El chivononón del desembarco en las Indias, se supo primero y accidentalmente en Portugal, donde se había casado en primeras nupcias con dama de media petaca aristocrática, Felipa Moniz Perestrello, a la que utilizó para acercarse a los poderosos.
Eterno visionario, el genovés había tocado primero las puertas de un país hecho para la navegación. Como los portugueses, si bien lo escucharon le dieron con la puerta en la nariz, puso en marcha el plan B y recaló en España.
Colón pidió la luna
Para impresionar a sus posibles patrocinadores tanto en Portugal, como en Inglaterra y ahora en España, había inflado su hoja de vida, proclamándose de noble cuna, egresado de la Universidad de Pavía y veterano marino. Eso sí, para el viaje consiguió marinos que le leyeran la palma de la mano al océano.
La hoja debida agrandada era un truco para poder hablar de tú a tú con quienes podían financiar su utopía. “Pedir la luna para elevar su estatus” denominó Robert Greene, en “Las 48 leyes del poder”, este recurso del padre de Diego y Fernando para hacerse oír.
Aunque para él nada de utopías: era pan comido llegar a Cipango (Japón), luego a la India y tutearse con el Gran Khan navegando hacia el oeste. Algo tan exótico como ir a Tunja por la vía a Leticia.
El genovés se dejó tramar de las narraciones de su paisano Marco Polo. Estaba seguro de que encontrando el camino más corto para llegar a la India podría toparse con cosas que hoy se encuentran en la tienda de la esquina: pimienta, nueces, nuez moscada, clavos. Y otras más escasas, también mencionadas por Polo: perlas, piedras preciosas, brocados, marfil.
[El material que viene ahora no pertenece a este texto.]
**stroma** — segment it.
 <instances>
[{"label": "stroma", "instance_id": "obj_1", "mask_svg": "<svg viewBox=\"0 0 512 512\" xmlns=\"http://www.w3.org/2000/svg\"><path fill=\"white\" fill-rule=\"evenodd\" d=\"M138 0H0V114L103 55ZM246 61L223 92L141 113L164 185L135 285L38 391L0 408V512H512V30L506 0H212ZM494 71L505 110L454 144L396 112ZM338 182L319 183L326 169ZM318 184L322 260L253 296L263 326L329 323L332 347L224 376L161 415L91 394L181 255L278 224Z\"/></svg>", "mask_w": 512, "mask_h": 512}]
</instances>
Asegura Gombrich que Colón nunca supo que en esa época era más corto ir a la India por tierra que la ruta por mar atravesando los océanos Atlántico y el Índico.
Colón no solo fue descubridor: fue enviado especial, el único a bordo que tiraba pluma. A falta de CNN y redes sociales iba narrando en su detallado diario, en un español a veces enredado y mejorado por fray Bartolomé de las Casas, quien tenía una copia de su diario -el original se extravío- , el día a día de la accidentada travesía iniciada el 3 de agosto de 1492 en Palos de Moguer.
Cualquier periodista habría vendido su alma a Dios por haber estado a bordo. Como a falta de pan buenas son tortas, una vez le pregunté al maestro Germán Arciniegas, cómo habría titulado él una noticia tan descomunal. Respuesta: “Colón desmiente a Platón”. Le agregó este subtítulo: “No hay tal mar tenebroso. El camino está abierto”.
Gracias a los pájaros
Para mantener la calma a bordo, Colón solía mentirles también a sus marineros sobre el número de millas que recorrían. Por ejemplo, el 10 de octubre, 48 horas antes del día D, fue la jornada que más millas recorrieron durante toda la navegación, 59, de las cuales “contó a la gente 44 leguas no más. Aquí la gente ya no lo podía sufrir; quejábase del largo viaje…”.
Para el descubrimiento la ayuda prestada por los pájaros de tierra firme, tampoco se ha agradecido lo suficiente. Antes, los pájaros habían ayudado a los navegantes portugueses: cuando todo estaba perdido aparecían los pájaros que anunciaban que la tierra estaba cerca. Así de simple.
¿Qué podía significar, por ejemplo, la presencia de alcatraces o garjaos en las naves? Lo explica Colón en su diario: Elemental, queridos: eran pájaros que se alejaban hasta 20 leguas de la costa para alimentarse. Regresaban en la noche a tierra firme.
Los pájaros que los iban visitando, y “yerba, mucha yerba”, le decían a Colon y a sus hambrientos pupilos que iban por buen camino. La fe mezclada con pájaros y yerba nos tiene descubiertos.